What the task requires.
Reproduce the text of every one of the data items below word for word, and leave the pictures out of your answer.

[Data items]
########################################
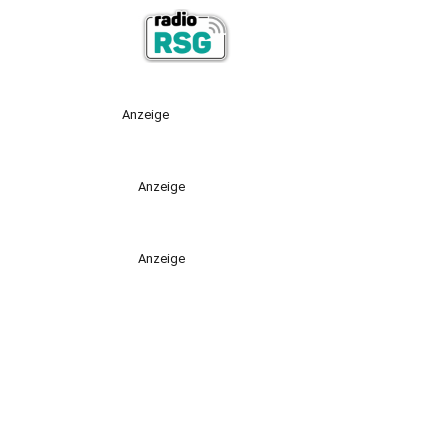
Anzeige
Anzeige
Anzeige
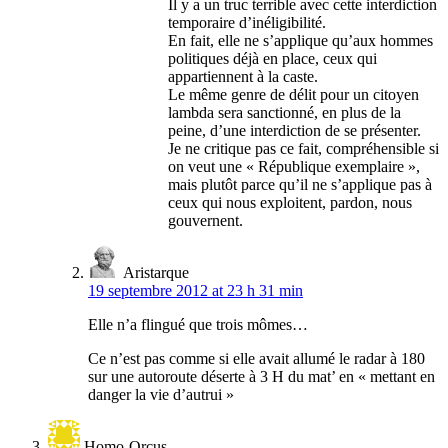
Il y a un truc terrible avec cette interdiction
temporaire d’inéligibilité.
En fait, elle ne s’applique qu’aux hommes
politiques déjà en place, ceux qui
appartiennent à la caste.
Le même genre de délit pour un citoyen
lambda sera sanctionné, en plus de la
peine, d’une interdiction de se présenter.
Je ne critique pas ce fait, compréhensible si
on veut une « République exemplaire »,
mais plutôt parce qu’il ne s’applique pas à
ceux qui nous exploitent, pardon, nous
gouvernent.
Aristarque
19 septembre 2012 at 23 h 31 min
Elle n’a flingué que trois mômes…
Ce n’est pas comme si elle avait allumé le radar à 180
sur une autoroute déserte à 3 H du mat’ en « mettant en
danger la vie d’autrui »
Homo-Orcus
########################################
Solution for this task.
Anzeige
Anzeige
Anzeige
Il y a un truc terrible avec cette interdiction
temporaire d’inéligibilité.
En fait, elle ne s’applique qu’aux hommes
politiques déjà en place, ceux qui
appartiennent à la caste.
Le même genre de délit pour un citoyen
lambda sera sanctionné, en plus de la
peine, d’une interdiction de se présenter.
Je ne critique pas ce fait, compréhensible si
on veut une « République exemplaire »,
mais plutôt parce qu’il ne s’applique pas à
ceux qui nous exploitent, pardon, nous
gouvernent.
Aristarque
19 septembre 2012 at 23 h 31 min
Elle n’a flingué que trois mômes…
Ce n’est pas comme si elle avait allumé le radar à 180
sur une autoroute déserte à 3 H du mat’ en « mettant en
danger la vie d’autrui »
Homo-Orcus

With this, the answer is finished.